I had exactly the same thing you described with your aunt happen with my SISTER, right after my mom's stroke last year. My brother and sister got into my mom's financial records, declared my mom "incapacitated" (she really isn't), and took over the managing of my mom's money. I now have to grovel to my brother, with whom I have very little in common, for financial aid. I feel humiliated (but I/we shouldn't have to!!). And it's funny you mention a "secret arrangement" with your mom. I too have had to resort to clever ruses, in league with my mom, to keep my head above water. I know my brother knows about them; but it's my sister who scares me, so I really don't want her to know. I dread her visits; and now I don't like her anymore.

But back to you: thank goodness your mom is a normal mom and is happy to help her daughter. Your aunt, it sounds like, really was having a little fit of her own, about things that really don't relate to you specifically, as someone else suggested. It's horrible that you were made to feel bad for having bad luck.

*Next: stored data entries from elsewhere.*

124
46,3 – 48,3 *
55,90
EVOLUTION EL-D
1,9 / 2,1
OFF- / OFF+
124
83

It is true: it's so painful to go to events, either family events, or old friend gatherings, and see everyone else prospering and moving along in life with nary a care. But I try to keep in mind that everyone has their problems. So don't forget to remind yourself of that, when you see others with apparently happy lives. I happened to have my kids BEFORE getting sick; so I have the kids and the marriage, but no health in which to enjoy these blessings. And what's to say that you, too, might not still have the joys of a relationship, and even children, if you so choose? 37 is not very old, these days. And many people with severe depression, or bipolar disorder, or any number of other illnesses, end up finding the kind of "traditional" life that others have. And many people with no health issues at all end up alone and miserable and broke.

You are so fun to interact with here on this forum. You know you're a wonderful person. At least I hope you do. (((((((((screamingflea)))))))))))

Mighty Frugal
1-10-11, 9:02pm
flea, be proud of who you are and for your strength. If you're less than zero then so are the rest of us. You have nothing to be ashamed of. I realize that last sentence is not grammatically correct...but I'm not ashamed!